Case Presentation: A healthy 65-year-old male was admitted to the hospital for presumed COPD exacerbation and despite treatment developed hypoxic respiratory failure and shock, transferring to the intensive care unit (ICU) for further management.On arrival, he was tachycardic (120 BPM), BP 74/47 mmHg, febrile (39.0℃) and mechanically ventilated (RR 14) concerning for septic shock. Examination revealed pallor, distant heart sounds and coarse ventilated breath sounds. Exposure history revealed that he was an avid outdoorsman and lives in a heavily wooded area in northern Minnesota.An ECG revealed sinus tachycardia. Chest X-ray revealed minimal atelectasis and confirmed placement of invasive lines. Laboratory workup revealed anemia (hemoglobin 5.2 g/dL) and thrombocytopenia (platelets 31 x109/L), moderate hyponatremia (128 mmol/L), hyperglycemia (657 mg/dL), uremia (118 mg/dL), hypochloremia (87 mmol/L), severe acidosis (pH 7.16, anion gap 29 mmol/L, lactate 6.7 mmol/L) and acute kidney injury (creatinine of 5.2 mg/dL). Additional workup was concerning for hemolysis (haptoglobin 10 mg/dL, LDH 1313 U/L, indirect hyperbilirubinemia with a total bilirubin of 3.1 mg/dL and direct bilirubin of 0.4 mg/dL, alkaline phosphatase 124 U/L and AST (76 U/L) and normal ALT. Disseminated intravascular coagulation (DIC) was ruled out following normal coagulation studies, fibrinogen, and D-dimer. While negative for schistocytes, peripheral blood smear revealed numerous intra-erythrocytic rings and Maltese cross formations with an estimated parasitic burden of 11.8%. Subsequent real-time PCR confirmed Babesia microti parasitemia without evidence of coinfection. Blood cultures were otherwise negative. Following a diagnosis of babesiosis, emergent exchange transfusion in addition to treatment with clindamycin and quinidine was initiated with significant improvement in clinical status and parasitic burden. His complicated ICU course included continuous venovenous hemodialysis followed by intermittent hemodialysis and following stabilization, was transferred to the hospital floor on oral antibiotics for further management.

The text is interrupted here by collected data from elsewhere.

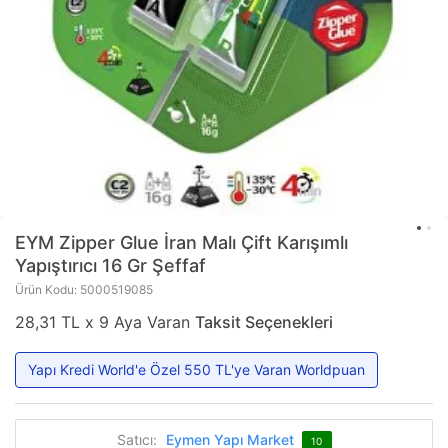
EYM
Zipper Glue İran Malı Çift Karışımlı
Yapıştırıcı 16 Gr Şeffaf
Ürün Kodu: 5000519085
28,31 TL x 9 Aya Varan
Taksit Seçenekleri
Yapı Kredi World'e Özel 550 TL'ye Varan Worldpuan
Satıcı:
Eymen Yapı Market
10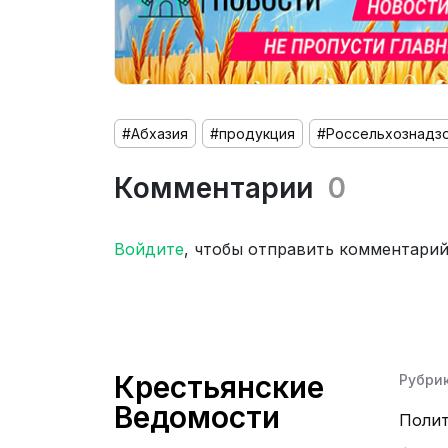
#Абхазия
#продукция
#Россельхознадз
Комментарии
0
Войдите
, чтобы отправить комментари
Крестьянские
Рубри
Ведомости
Поли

Discussion: Hospital admissions for non-specific respiratory symptoms in otherwise healthy patients require further investigation. This case of severe Babesia microti parasitemia resulting in multi-organ failure highlights the importance of carefully reviewing a patient’s exposure history to further elucidate a unifying diagnosis. Babesiosis is a protozoan infection, with Babesia microti being the most common species causing infection in humans (1). Cases are seasonal, affecting individuals in heavily-wooded areas in the Midwest and northeastern U.S. Symptoms are largely non-specific and include fatigue and intermittent fevers, similar to this patient’s presentation (2-4).

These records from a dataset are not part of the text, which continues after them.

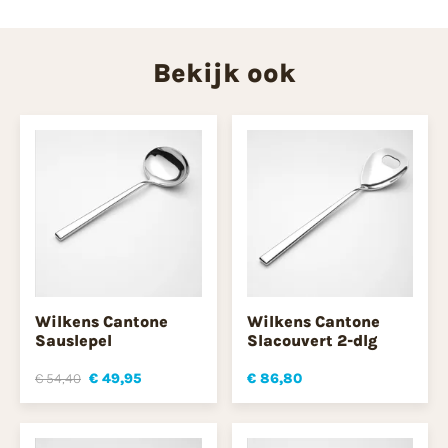
Bekijk ook
Wilkens Cantone
Wilkens Cantone
Sauslepel
Slacouvert 2-dlg
€ 54,40
€ 49,95
€ 86,80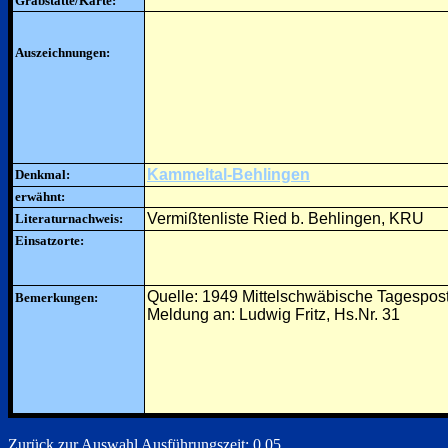
Grabstätte/Karte:
Auszeichnungen:
Kammeltal-Behlingen
Denkmal:
erwähnt:
Vermißtenliste Ried b. Behlingen, KRU
Literaturnachweis:
Einsatzorte:
Quelle: 1949 Mittelschwäbische Tagespos
Bemerkungen:
Meldung an: Ludwig Fritz, Hs.Nr. 31
Zurück zur Auswahl
Ausführungszeit: 0.05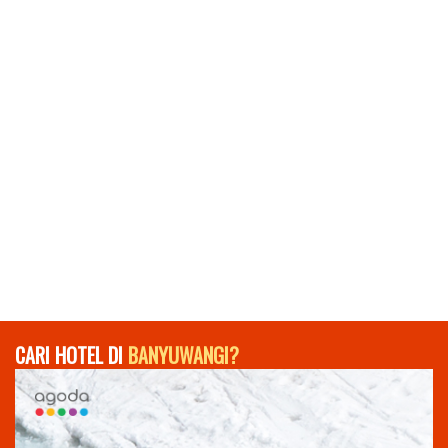
CARI HOTEL DI
BANYUWANGI?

Conclusions: The appropriate clinical context and laboratory work revealing a triad of hemolytic anemia, thrombocytopenia, and liver enzyme abnormalities should heighten suspicion for babesiosis. Diagnosis in the appropriate host can be demonstrated with microscopy or PCR testing (1-4). Careful consideration of coinfection with Borellia, Ehrlichia, and Anaplasma species should be investigated in overlapping endemic areas (3,4). Treatment options include regimens of azithromycin/atovaqone or clindamycin/quinine for a total of 7-10 days with similar regimens for relapse in addition to exchange transfusions for levels of parasitemia of greater than 10% (4).